- [Assignment]
Reproduce all the entries exactly and keep the pictures out.

Items from a dataset:
┌────────

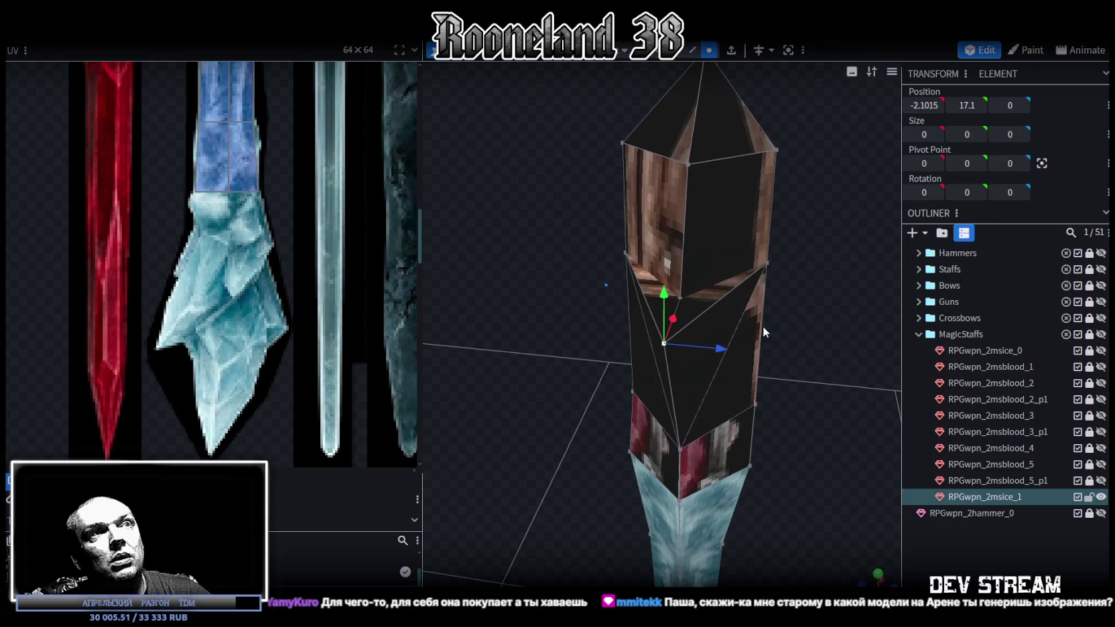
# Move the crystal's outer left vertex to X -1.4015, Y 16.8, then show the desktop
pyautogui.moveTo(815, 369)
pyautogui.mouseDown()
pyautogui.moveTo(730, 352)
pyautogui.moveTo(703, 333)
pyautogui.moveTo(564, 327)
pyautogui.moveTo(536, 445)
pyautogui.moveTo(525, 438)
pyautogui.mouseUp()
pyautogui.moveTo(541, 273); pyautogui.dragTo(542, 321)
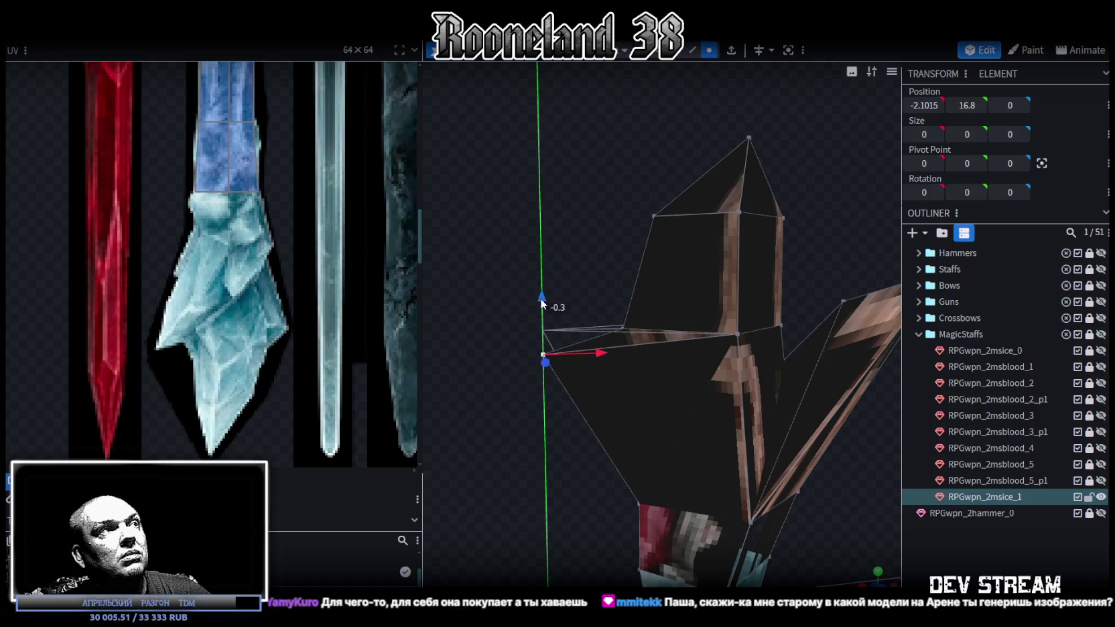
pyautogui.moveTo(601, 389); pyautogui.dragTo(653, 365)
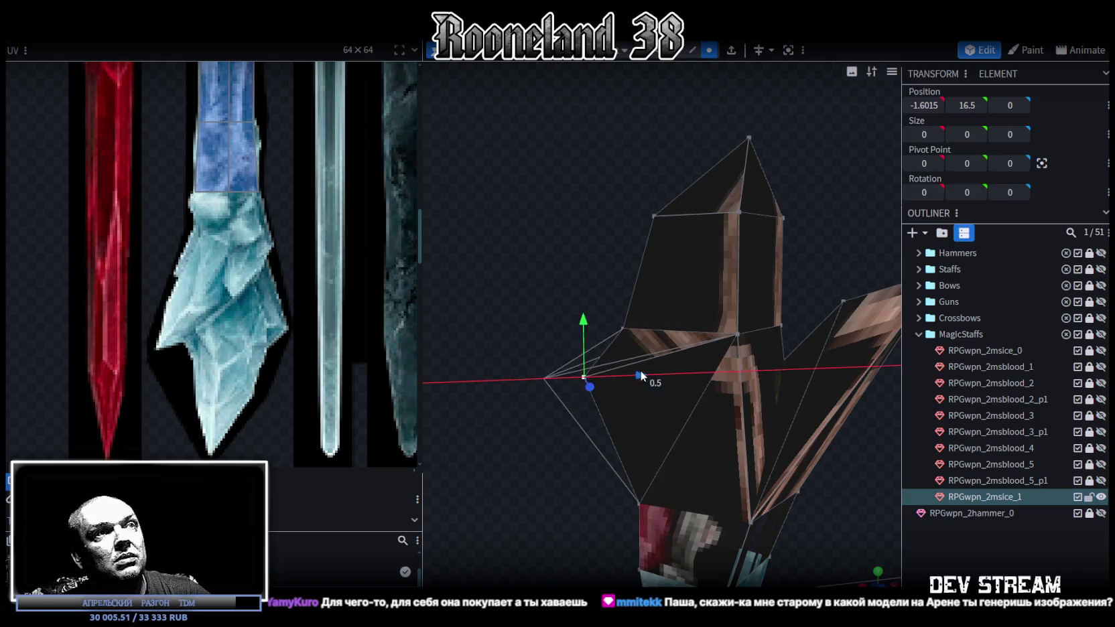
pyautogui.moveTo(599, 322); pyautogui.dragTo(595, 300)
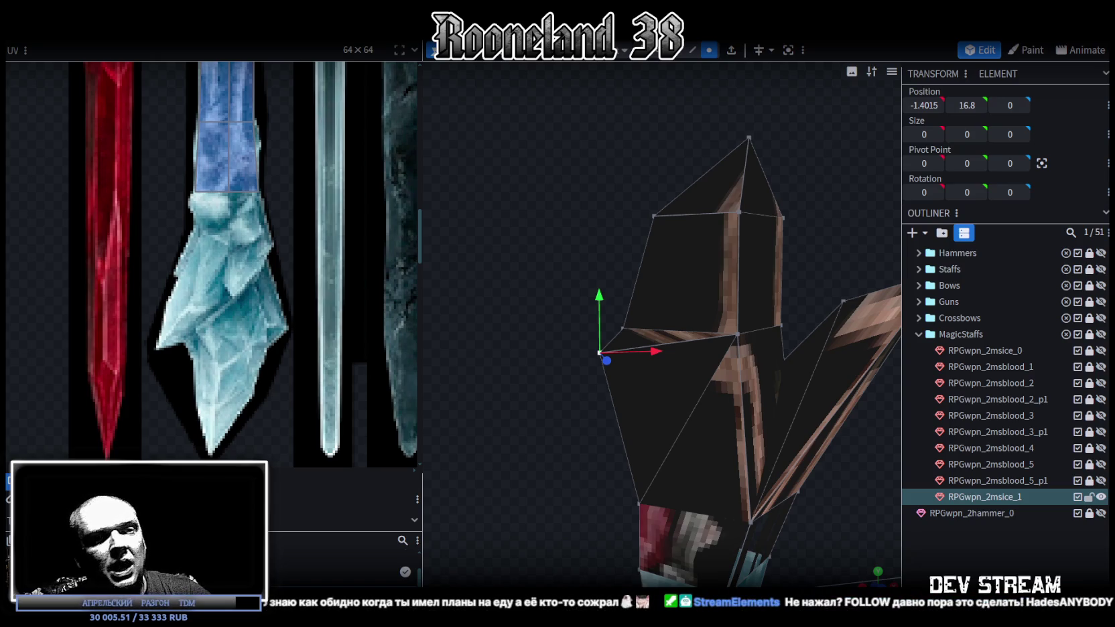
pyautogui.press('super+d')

└────────

- [Answer to this exercise]
# Move the crystal's outer left vertex to X -1.4015, Y 16.8, then show the desktop
pyautogui.moveTo(815, 369)
pyautogui.mouseDown()
pyautogui.moveTo(730, 352)
pyautogui.moveTo(703, 333)
pyautogui.moveTo(564, 327)
pyautogui.moveTo(536, 445)
pyautogui.moveTo(525, 438)
pyautogui.mouseUp()
pyautogui.moveTo(541, 273); pyautogui.dragTo(542, 321)
pyautogui.moveTo(601, 389); pyautogui.dragTo(653, 365)
pyautogui.moveTo(599, 322); pyautogui.dragTo(595, 300)
pyautogui.press('super+d')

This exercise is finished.